● WHAT TO DO: Copy all of the entries below, replacing each occurrence of "colour" with "color" and leaving everything else unchanged.

═════ THE RECORDS

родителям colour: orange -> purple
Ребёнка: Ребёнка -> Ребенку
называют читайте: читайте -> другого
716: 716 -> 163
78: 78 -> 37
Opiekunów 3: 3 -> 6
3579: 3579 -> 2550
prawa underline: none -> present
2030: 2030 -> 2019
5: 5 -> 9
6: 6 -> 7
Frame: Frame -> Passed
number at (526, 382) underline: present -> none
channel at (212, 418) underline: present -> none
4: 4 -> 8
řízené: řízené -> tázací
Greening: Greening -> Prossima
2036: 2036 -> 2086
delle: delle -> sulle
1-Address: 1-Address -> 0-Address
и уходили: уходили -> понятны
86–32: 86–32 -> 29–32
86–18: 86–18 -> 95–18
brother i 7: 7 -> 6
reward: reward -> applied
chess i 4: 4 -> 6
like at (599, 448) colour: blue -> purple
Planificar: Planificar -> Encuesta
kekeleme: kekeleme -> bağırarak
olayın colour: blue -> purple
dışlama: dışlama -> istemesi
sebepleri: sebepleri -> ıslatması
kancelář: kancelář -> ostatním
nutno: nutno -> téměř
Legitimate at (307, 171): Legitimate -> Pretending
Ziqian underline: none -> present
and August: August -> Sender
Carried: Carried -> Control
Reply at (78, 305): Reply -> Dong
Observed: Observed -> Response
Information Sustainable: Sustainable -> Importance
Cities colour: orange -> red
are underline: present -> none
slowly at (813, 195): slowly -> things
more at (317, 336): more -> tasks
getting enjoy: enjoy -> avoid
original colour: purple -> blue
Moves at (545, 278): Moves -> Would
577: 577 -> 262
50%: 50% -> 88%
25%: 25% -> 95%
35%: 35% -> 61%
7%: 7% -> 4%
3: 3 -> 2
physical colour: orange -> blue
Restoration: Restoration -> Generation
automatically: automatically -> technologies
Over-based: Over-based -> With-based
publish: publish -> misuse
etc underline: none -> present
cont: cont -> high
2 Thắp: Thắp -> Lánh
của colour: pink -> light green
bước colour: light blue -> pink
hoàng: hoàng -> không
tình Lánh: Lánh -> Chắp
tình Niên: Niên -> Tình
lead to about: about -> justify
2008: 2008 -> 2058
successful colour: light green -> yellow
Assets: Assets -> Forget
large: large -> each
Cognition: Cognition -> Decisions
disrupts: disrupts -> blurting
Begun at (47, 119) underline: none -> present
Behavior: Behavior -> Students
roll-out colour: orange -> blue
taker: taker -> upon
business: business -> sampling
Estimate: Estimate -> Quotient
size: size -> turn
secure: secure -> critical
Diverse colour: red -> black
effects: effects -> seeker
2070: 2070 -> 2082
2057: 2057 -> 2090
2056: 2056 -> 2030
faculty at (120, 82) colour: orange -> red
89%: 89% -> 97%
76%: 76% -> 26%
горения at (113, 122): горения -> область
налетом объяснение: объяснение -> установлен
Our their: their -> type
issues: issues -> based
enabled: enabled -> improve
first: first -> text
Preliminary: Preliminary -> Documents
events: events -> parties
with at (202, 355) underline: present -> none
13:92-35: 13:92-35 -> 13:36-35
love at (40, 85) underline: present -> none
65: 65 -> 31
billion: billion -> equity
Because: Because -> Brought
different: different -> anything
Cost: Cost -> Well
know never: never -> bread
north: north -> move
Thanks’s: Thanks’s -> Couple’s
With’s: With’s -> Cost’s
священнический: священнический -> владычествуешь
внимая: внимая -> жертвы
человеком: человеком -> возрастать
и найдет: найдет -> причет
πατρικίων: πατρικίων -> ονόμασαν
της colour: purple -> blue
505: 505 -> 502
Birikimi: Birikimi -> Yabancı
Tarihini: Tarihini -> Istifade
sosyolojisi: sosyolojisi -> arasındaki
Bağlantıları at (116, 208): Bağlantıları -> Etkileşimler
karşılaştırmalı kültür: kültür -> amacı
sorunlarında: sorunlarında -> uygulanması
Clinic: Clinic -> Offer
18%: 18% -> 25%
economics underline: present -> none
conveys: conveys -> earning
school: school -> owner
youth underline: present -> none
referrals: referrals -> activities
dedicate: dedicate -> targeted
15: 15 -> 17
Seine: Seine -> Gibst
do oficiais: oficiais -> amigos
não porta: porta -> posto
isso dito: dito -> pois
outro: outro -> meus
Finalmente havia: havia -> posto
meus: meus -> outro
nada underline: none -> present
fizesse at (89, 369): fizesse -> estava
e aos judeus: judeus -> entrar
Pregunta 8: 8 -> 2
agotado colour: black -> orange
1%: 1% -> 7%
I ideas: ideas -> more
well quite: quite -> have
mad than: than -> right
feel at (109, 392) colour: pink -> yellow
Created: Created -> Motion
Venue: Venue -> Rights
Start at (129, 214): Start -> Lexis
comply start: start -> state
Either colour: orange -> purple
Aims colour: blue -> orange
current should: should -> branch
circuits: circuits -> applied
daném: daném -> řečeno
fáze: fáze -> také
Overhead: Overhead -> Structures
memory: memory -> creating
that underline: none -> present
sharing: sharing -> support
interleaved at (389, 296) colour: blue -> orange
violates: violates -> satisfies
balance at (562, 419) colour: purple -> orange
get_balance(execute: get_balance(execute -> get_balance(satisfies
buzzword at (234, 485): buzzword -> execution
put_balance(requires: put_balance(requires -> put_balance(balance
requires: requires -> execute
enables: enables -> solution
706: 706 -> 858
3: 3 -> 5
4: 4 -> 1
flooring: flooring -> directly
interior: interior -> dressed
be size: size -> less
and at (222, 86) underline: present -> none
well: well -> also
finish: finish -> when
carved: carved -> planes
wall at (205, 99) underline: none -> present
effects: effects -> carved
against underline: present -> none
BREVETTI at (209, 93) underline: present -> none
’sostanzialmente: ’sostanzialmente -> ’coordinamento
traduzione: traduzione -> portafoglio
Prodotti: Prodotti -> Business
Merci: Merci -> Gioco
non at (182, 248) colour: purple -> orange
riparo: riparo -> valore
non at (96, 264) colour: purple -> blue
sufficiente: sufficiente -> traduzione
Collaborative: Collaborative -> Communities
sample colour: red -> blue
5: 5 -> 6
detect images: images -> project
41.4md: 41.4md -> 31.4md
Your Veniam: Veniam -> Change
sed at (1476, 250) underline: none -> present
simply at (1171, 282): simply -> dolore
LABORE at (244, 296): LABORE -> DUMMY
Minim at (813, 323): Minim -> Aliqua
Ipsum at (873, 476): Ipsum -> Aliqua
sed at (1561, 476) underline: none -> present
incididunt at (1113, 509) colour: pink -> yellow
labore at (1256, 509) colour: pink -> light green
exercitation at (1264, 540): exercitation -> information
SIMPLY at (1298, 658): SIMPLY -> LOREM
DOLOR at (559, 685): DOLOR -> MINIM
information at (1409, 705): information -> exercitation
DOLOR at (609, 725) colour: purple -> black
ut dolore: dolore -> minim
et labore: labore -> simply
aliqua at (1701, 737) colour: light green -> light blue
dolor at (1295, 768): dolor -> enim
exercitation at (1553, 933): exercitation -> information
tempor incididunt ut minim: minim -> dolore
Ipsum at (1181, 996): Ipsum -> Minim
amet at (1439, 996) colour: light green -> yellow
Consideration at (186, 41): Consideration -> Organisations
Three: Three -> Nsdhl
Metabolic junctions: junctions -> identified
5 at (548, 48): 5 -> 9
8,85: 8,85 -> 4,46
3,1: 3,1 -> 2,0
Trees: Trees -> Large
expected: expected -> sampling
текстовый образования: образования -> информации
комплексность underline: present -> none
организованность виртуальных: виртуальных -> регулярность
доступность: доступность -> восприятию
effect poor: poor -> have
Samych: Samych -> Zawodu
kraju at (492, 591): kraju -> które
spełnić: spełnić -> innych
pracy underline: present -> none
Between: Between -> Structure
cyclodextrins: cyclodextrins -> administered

══════════

● FINAL RESULT:
родителям color: orange -> purple
Ребёнка: Ребёнка -> Ребенку
называют читайте: читайте -> другого
716: 716 -> 163
78: 78 -> 37
Opiekunów 3: 3 -> 6
3579: 3579 -> 2550
prawa underline: none -> present
2030: 2030 -> 2019
5: 5 -> 9
6: 6 -> 7
Frame: Frame -> Passed
number at (526, 382) underline: present -> none
channel at (212, 418) underline: present -> none
4: 4 -> 8
řízené: řízené -> tázací
Greening: Greening -> Prossima
2036: 2036 -> 2086
delle: delle -> sulle
1-Address: 1-Address -> 0-Address
и уходили: уходили -> понятны
86–32: 86–32 -> 29–32
86–18: 86–18 -> 95–18
brother i 7: 7 -> 6
reward: reward -> applied
chess i 4: 4 -> 6
like at (599, 448) color: blue -> purple
Planificar: Planificar -> Encuesta
kekeleme: kekeleme -> bağırarak
olayın color: blue -> purple
dışlama: dışlama -> istemesi
sebepleri: sebepleri -> ıslatması
kancelář: kancelář -> ostatním
nutno: nutno -> téměř
Legitimate at (307, 171): Legitimate -> Pretending
Ziqian underline: none -> present
and August: August -> Sender
Carried: Carried -> Control
Reply at (78, 305): Reply -> Dong
Observed: Observed -> Response
Information Sustainable: Sustainable -> Importance
Cities color: orange -> red
are underline: present -> none
slowly at (813, 195): slowly -> things
more at (317, 336): more -> tasks
getting enjoy: enjoy -> avoid
original color: purple -> blue
Moves at (545, 278): Moves -> Would
577: 577 -> 262
50%: 50% -> 88%
25%: 25% -> 95%
35%: 35% -> 61%
7%: 7% -> 4%
3: 3 -> 2
physical color: orange -> blue
Restoration: Restoration -> Generation
automatically: automatically -> technologies
Over-based: Over-based -> With-based
publish: publish -> misuse
etc underline: none -> present
cont: cont -> high
2 Thắp: Thắp -> Lánh
của color: pink -> light green
bước color: light blue -> pink
hoàng: hoàng -> không
tình Lánh: Lánh -> Chắp
tình Niên: Niên -> Tình
lead to about: about -> justify
2008: 2008 -> 2058
successful color: light green -> yellow
Assets: Assets -> Forget
large: large -> each
Cognition: Cognition -> Decisions
disrupts: disrupts -> blurting
Begun at (47, 119) underline: none -> present
Behavior: Behavior -> Students
roll-out color: orange -> blue
taker: taker -> upon
business: business -> sampling
Estimate: Estimate -> Quotient
size: size -> turn
secure: secure -> critical
Diverse color: red -> black
effects: effects -> seeker
2070: 2070 -> 2082
2057: 2057 -> 2090
2056: 2056 -> 2030
faculty at (120, 82) color: orange -> red
89%: 89% -> 97%
76%: 76% -> 26%
горения at (113, 122): горения -> область
налетом объяснение: объяснение -> установлен
Our their: their -> type
issues: issues -> based
enabled: enabled -> improve
first: first -> text
Preliminary: Preliminary -> Documents
events: events -> parties
with at (202, 355) underline: present -> none
13:92-35: 13:92-35 -> 13:36-35
love at (40, 85) underline: present -> none
65: 65 -> 31
billion: billion -> equity
Because: Because -> Brought
different: different -> anything
Cost: Cost -> Well
know never: never -> bread
north: north -> move
Thanks’s: Thanks’s -> Couple’s
With’s: With’s -> Cost’s
священнический: священнический -> владычествуешь
внимая: внимая -> жертвы
человеком: человеком -> возрастать
и найдет: найдет -> причет
πατρικίων: πατρικίων -> ονόμασαν
της color: purple -> blue
505: 505 -> 502
Birikimi: Birikimi -> Yabancı
Tarihini: Tarihini -> Istifade
sosyolojisi: sosyolojisi -> arasındaki
Bağlantıları at (116, 208): Bağlantıları -> Etkileşimler
karşılaştırmalı kültür: kültür -> amacı
sorunlarında: sorunlarında -> uygulanması
Clinic: Clinic -> Offer
18%: 18% -> 25%
economics underline: present -> none
conveys: conveys -> earning
school: school -> owner
youth underline: present -> none
referrals: referrals -> activities
dedicate: dedicate -> targeted
15: 15 -> 17
Seine: Seine -> Gibst
do oficiais: oficiais -> amigos
não porta: porta -> posto
isso dito: dito -> pois
outro: outro -> meus
Finalmente havia: havia -> posto
meus: meus -> outro
nada underline: none -> present
fizesse at (89, 369): fizesse -> estava
e aos judeus: judeus -> entrar
Pregunta 8: 8 -> 2
agotado color: black -> orange
1%: 1% -> 7%
I ideas: ideas -> more
well quite: quite -> have
mad than: than -> right
feel at (109, 392) color: pink -> yellow
Created: Created -> Motion
Venue: Venue -> Rights
Start at (129, 214): Start -> Lexis
comply start: start -> state
Either color: orange -> purple
Aims color: blue -> orange
current should: should -> branch
circuits: circuits -> applied
daném: daném -> řečeno
fáze: fáze -> také
Overhead: Overhead -> Structures
memory: memory -> creating
that underline: none -> present
sharing: sharing -> support
interleaved at (389, 296) color: blue -> orange
violates: violates -> satisfies
balance at (562, 419) color: purple -> orange
get_balance(execute: get_balance(execute -> get_balance(satisfies
buzzword at (234, 485): buzzword -> execution
put_balance(requires: put_balance(requires -> put_balance(balance
requires: requires -> execute
enables: enables -> solution
706: 706 -> 858
3: 3 -> 5
4: 4 -> 1
flooring: flooring -> directly
interior: interior -> dressed
be size: size -> less
and at (222, 86) underline: present -> none
well: well -> also
finish: finish -> when
carved: carved -> planes
wall at (205, 99) underline: none -> present
effects: effects -> carved
against underline: present -> none
BREVETTI at (209, 93) underline: present -> none
’sostanzialmente: ’sostanzialmente -> ’coordinamento
traduzione: traduzione -> portafoglio
Prodotti: Prodotti -> Business
Merci: Merci -> Gioco
non at (182, 248) color: purple -> orange
riparo: riparo -> valore
non at (96, 264) color: purple -> blue
sufficiente: sufficiente -> traduzione
Collaborative: Collaborative -> Communities
sample color: red -> blue
5: 5 -> 6
detect images: images -> project
41.4md: 41.4md -> 31.4md
Your Veniam: Veniam -> Change
sed at (1476, 250) underline: none -> present
simply at (1171, 282): simply -> dolore
LABORE at (244, 296): LABORE -> DUMMY
Minim at (813, 323): Minim -> Aliqua
Ipsum at (873, 476): Ipsum -> Aliqua
sed at (1561, 476) underline: none -> present
incididunt at (1113, 509) color: pink -> yellow
labore at (1256, 509) color: pink -> light green
exercitation at (1264, 540): exercitation -> information
SIMPLY at (1298, 658): SIMPLY -> LOREM
DOLOR at (559, 685): DOLOR -> MINIM
information at (1409, 705): information -> exercitation
DOLOR at (609, 725) color: purple -> black
ut dolore: dolore -> minim
et labore: labore -> simply
aliqua at (1701, 737) color: light green -> light blue
dolor at (1295, 768): dolor -> enim
exercitation at (1553, 933): exercitation -> information
tempor incididunt ut minim: minim -> dolore
Ipsum at (1181, 996): Ipsum -> Minim
amet at (1439, 996) color: light green -> yellow
Consideration at (186, 41): Consideration -> Organisations
Three: Three -> Nsdhl
Metabolic junctions: junctions -> identified
5 at (548, 48): 5 -> 9
8,85: 8,85 -> 4,46
3,1: 3,1 -> 2,0
Trees: Trees -> Large
expected: expected -> sampling
текстовый образования: образования -> информации
комплексность underline: present -> none
организованность виртуальных: виртуальных -> регулярность
доступность: доступность -> восприятию
effect poor: poor -> have
Samych: Samych -> Zawodu
kraju at (492, 591): kraju -> które
spełnić: spełnić -> innych
pracy underline: present -> none
Between: Between -> Structure
cyclodextrins: cyclodextrins -> administered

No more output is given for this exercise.